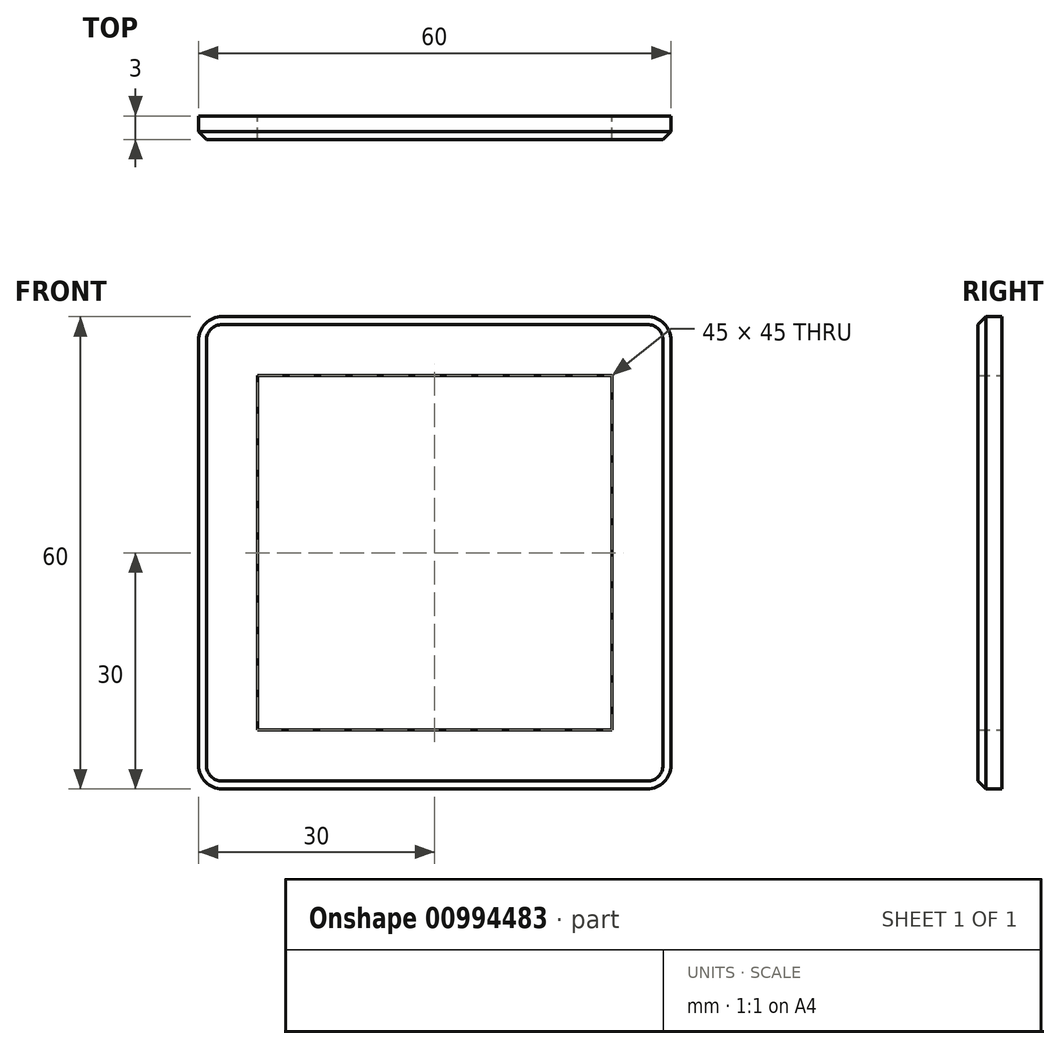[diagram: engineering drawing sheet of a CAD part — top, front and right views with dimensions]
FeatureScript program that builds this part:
annotation { "Feature Type Name" : "Feature", "Feature Type Description" : "" }
export const myFeature = defineFeature(function(context is Context, id is Id, definition is map)
    precondition{}
    {
        {
            var Q0;
            Q0=qCreatedBy(makeId("Front.planeOp"),FACE);
            var sketch = newSketch(context, id + "F0", { "sketchPlane" : qUnion([Q0])});
            skLineSegment(sketch, "E0.bottom", {"start": v(-27, 30) * mm, "end": v(27, 30) * mm});
            skLineSegment(sketch, "E0.top", {"start": v(-27, -30) * mm, "end": v(27, -30) * mm});
            skLineSegment(sketch, "E0.left", {"start": v(-30, 27) * mm, "end": v(-30, -27) * mm});
            skLineSegment(sketch, "E0.right", {"start": v(30, 27) * mm, "end": v(30, -27) * mm});
            skLineSegment(sketch, "E1", {"start": v(0, 30) * mm, "end": v(0, 22.5) * mm, "construction": true});
            skLineSegment(sketch, "E2", {"start": v(30, 0) * mm, "end": v(22.5, 0) * mm, "construction": true});
            skLineSegment(sketch, "E3", {"start": v(0, 0) * mm, "end": v(-22.5, 0) * mm, "construction": true});
            skLineSegment(sketch, "E4", {"start": v(0, 0) * mm, "end": v(0, -22.5) * mm, "construction": true});
            skLineSegment(sketch, "E5.left", {"start": v(-22.5, 22.5) * mm, "end": v(-22.5, -22.5) * mm});
            skLineSegment(sketch, "E5.right", {"start": v(22.5, 22.5) * mm, "end": v(22.5, -22.5) * mm});
            skLineSegment(sketch, "E6", {"start": v(22.5, 0) * mm, "end": v(0, 0) * mm, "construction": true});
            skLineSegment(sketch, "E7", {"start": v(-22.5, 0) * mm, "end": v(-30, 0) * mm, "construction": true});
            skLineSegment(sketch, "E8", {"start": v(0, -22.5) * mm, "end": v(0, -30) * mm, "construction": true});
            skLineSegment(sketch, "E9", {"start": v(-22.5, -22.5) * mm, "end": v(22.5, -22.5) * mm});
            skPoint(sketch, "E10", {"position": v(0, -22.5) * mm});
            skLineSegment(sketch, "E11", {"start": v(-22.5, 22.5) * mm, "end": v(22.5, 22.5) * mm});
            skLineSegment(sketch, "E12", {"start": v(0, 22.5) * mm, "end": v(0, 0) * mm, "construction": true});
            skPoint(sketch, "E13.visualSharp", {"position": v(-30, 30) * mm});
            skArc(sketch, "E13.filletArc", {"start": v(-27, 30) * mm, "mid": v(-29.12, 29.12) * mm, "end": v(-30, 27) * mm});
            skPoint(sketch, "E14.visualSharp", {"position": v(30, 30) * mm});
            skArc(sketch, "E14.filletArc", {"start": v(30, 27) * mm, "mid": v(29.12, 29.12) * mm, "end": v(27, 30) * mm});
            skPoint(sketch, "E15.visualSharp", {"position": v(30, -30) * mm});
            skArc(sketch, "E15.filletArc", {"start": v(27, -30) * mm, "mid": v(29.12, -29.12) * mm, "end": v(30, -27) * mm});
            skPoint(sketch, "E16.visualSharp", {"position": v(-30, -30) * mm});
            skArc(sketch, "E16.filletArc", {"start": v(-30, -27) * mm, "mid": v(-29.12, -29.12) * mm, "end": v(-27, -30) * mm});
            skSolve(sketch);
        }
        {
            var Q0;
            Q0=makeQuery(id+"F0.imprint","IMPRINT",FACE,{"disambiguationData":[TD([[makeQuery(id+"F0.imprint","IMPRINT",EDGE,{"derivedFrom":sQuery(id+"F0.wireOp",EDGE,"E0.bottom")}),-1.0]])]});
            extrude(context, id + "F1", {"entities" : qUnion([Q0]), "depth" : 3 * mm, "offsetDistance" : 25 * mm});
        }
        {
            var Q0;
            Q0=makeQuery(id+"F1.opExtrude","CAP_EDGE",EDGE,{"disambiguationData":[OSD([sQuery(id+"F0.wireOp",EDGE,"E0.left")])],"isStart":false});
            var Q1;
            Q1=makeQuery(id+"F1.opExtrude","CAP_EDGE",EDGE,{"disambiguationData":[OSD([sQuery(id+"F0.wireOp",EDGE,"E0.bottom")])],"isStart":false});
            var Q2;
            Q2=makeQuery(id+"F1.opExtrude","CAP_EDGE",EDGE,{"disambiguationData":[OSD([sQuery(id+"F0.wireOp",EDGE,"E0.right")])],"isStart":false});
            var Q3;
            Q3=makeQuery(id+"F1.opExtrude","CAP_EDGE",EDGE,{"disambiguationData":[OSD([sQuery(id+"F0.wireOp",EDGE,"E0.top")])],"isStart":false});
            chamfer(context, id + "F2", {"entities" : qUnion([Q0, Q1, Q2, Q3]), "width" : 1 * mm, "tangentPropagation" : true});
        }
    });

***

• [TASK DIRECTIONS]:
Pick out every line in the records above that contains the string "visualSharp", and copy each of those lines. Case counts.

• [THE OUTPUT]:
            skPoint(sketch, "E13.visualSharp", {"position": v(-30, 30) * mm});
            skPoint(sketch, "E14.visualSharp", {"position": v(30, 30) * mm});
            skPoint(sketch, "E15.visualSharp", {"position": v(30, -30) * mm});
            skPoint(sketch, "E16.visualSharp", {"position": v(-30, -30) * mm});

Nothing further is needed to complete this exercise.